Витя как будто не слышит ядовитый, саркастический тон, которым я пронизываю каждое слово.
– Что сейчас между нами происходит? Ну глобально. Мы друг другу кто?
– Ты почему со мной вопросами разговариваешь? Что с тобой произошло?
– Хорошо, давай не вопросами. Я вижу, ты сама не своя.
– Да, конечно. Я только что вернулась хрен пойми откуда.
– Я знаю. Ты думаешь, на меня это никак не повлияло? Я не знаю, что ты пережила. Уверен, это было страшно. Я тоже много думал.
– Ах, он думал. Зашибись. Думал он, пока я там подыхала.
– Я с тобой поговорить пытаюсь. Типа, вот я здесь. Привет!
– Почему нельзя просто есть эти чертовы котлеты? Я для тебя готовила, знаю, ты их любишь.
– Спасибо.
– Да на здоровье! Ну что ты за человек, зачем разговаривать? Ты чего пытаешься добиться, я не пойму.
– Я серьезно. Мне можно доверять.
– Тебе? Правда? Это после больницы ты мне помог?
Вижу, как меняется его лицо. Да-да, если уж мы трогаем запретные темы, то давай не останавливаться на полпути. Ты думал, я позволю тебе выглядеть тут благородно? Черта с два, мы слишком хорошо знакомы, чтобы ты передо мной кого-то играл. Когда я загремела в больницу, ты приперся ко мне только на третий день с конфетами и жалким видом. Где ты был до этого, почему отвечал на звонки урывками по три-пять слов? Говорил, что работаешь по двенадцать часов и не успеваешь привезти мне вещи в приемные часы с семнадцати до девятнадцати. А отпроситься? Ты был с ней, да? Потом оправдывался, что не понял, как это важно, ты же не разбираешься в женском здоровье. А что тут разбираться, я в больнице, дебил. Если человек в больнице, значит, это серьезно. Кто добровольно туда ляжет?

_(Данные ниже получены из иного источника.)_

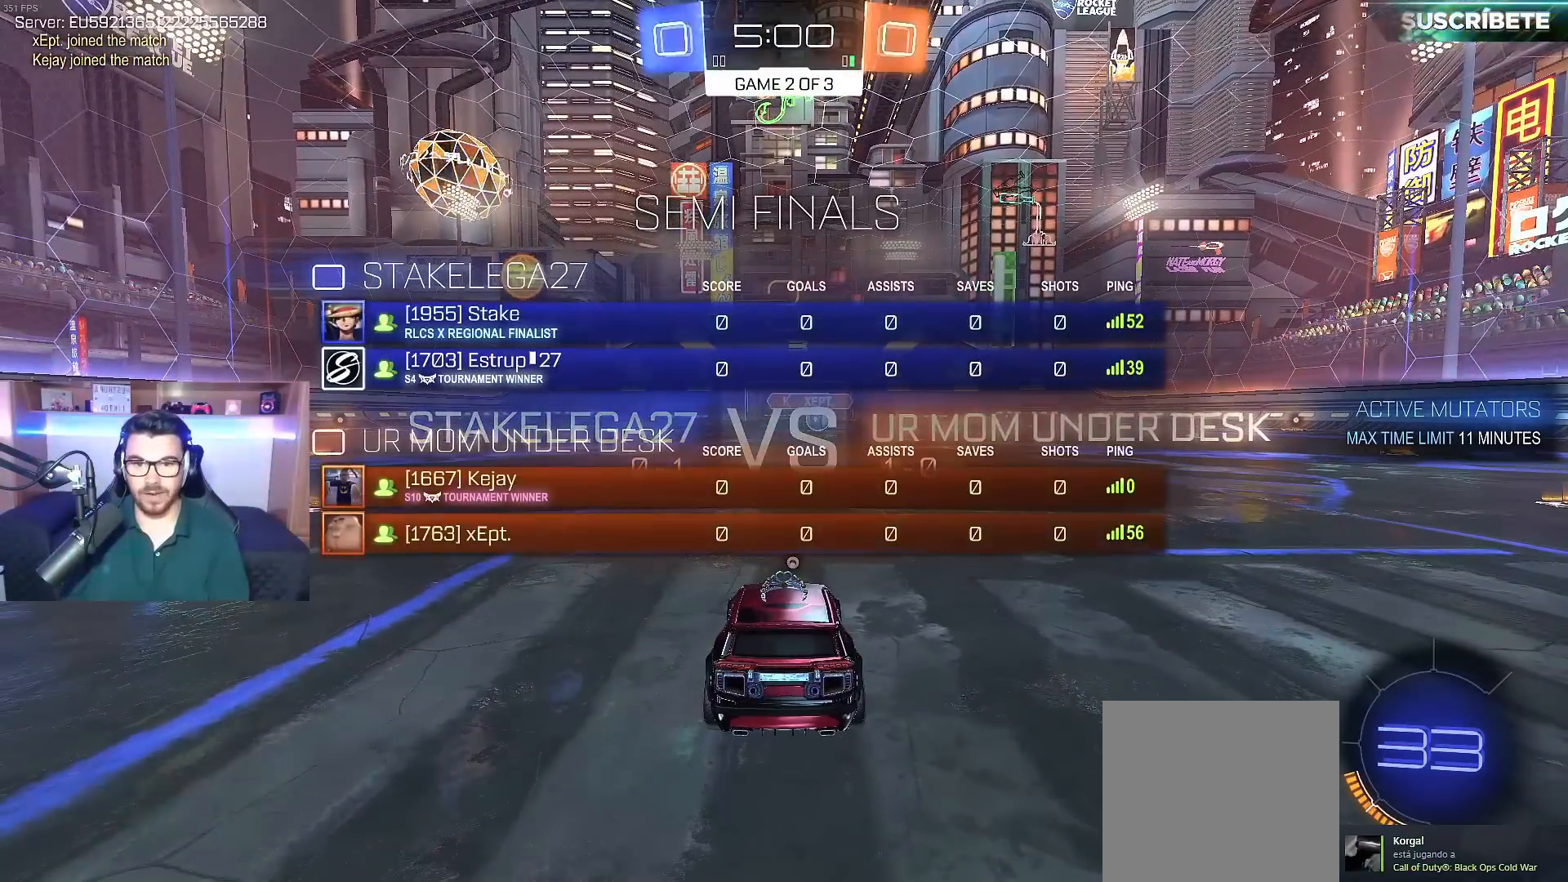
{"dt_ms": 500, "buttons": ["B", "R2"], "left_stick": "center", "right_stick": "center", "events": [[17, "R2", "down"], [283, "B", "down"], [483, "SELECT", "up"]]}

– Опять ты об одном и том же.
– Это такая ерунда, действительно.
– Да, точно. Как и твоя амнезия.
– Что ты сказал?
Все, что от тебя требовалось, – сделать вид, что все хорошо. Разве это так сложно? Вся та злость, которая ежилась в горле, опала. Теперь с той же силой, что готова была ругаться и кричать, я хочу расплакаться.
– О нет. Послушай, я случайно…
– Нет, ты скажи, что имеешь в виду.
– Ну, это все звучит неубедительно. Как только Катя тебе верит?
– А она верит?!
– Вроде да. Ты же знаешь ее, она… – он рисует вилкой в воздухе загогулину, – наивная.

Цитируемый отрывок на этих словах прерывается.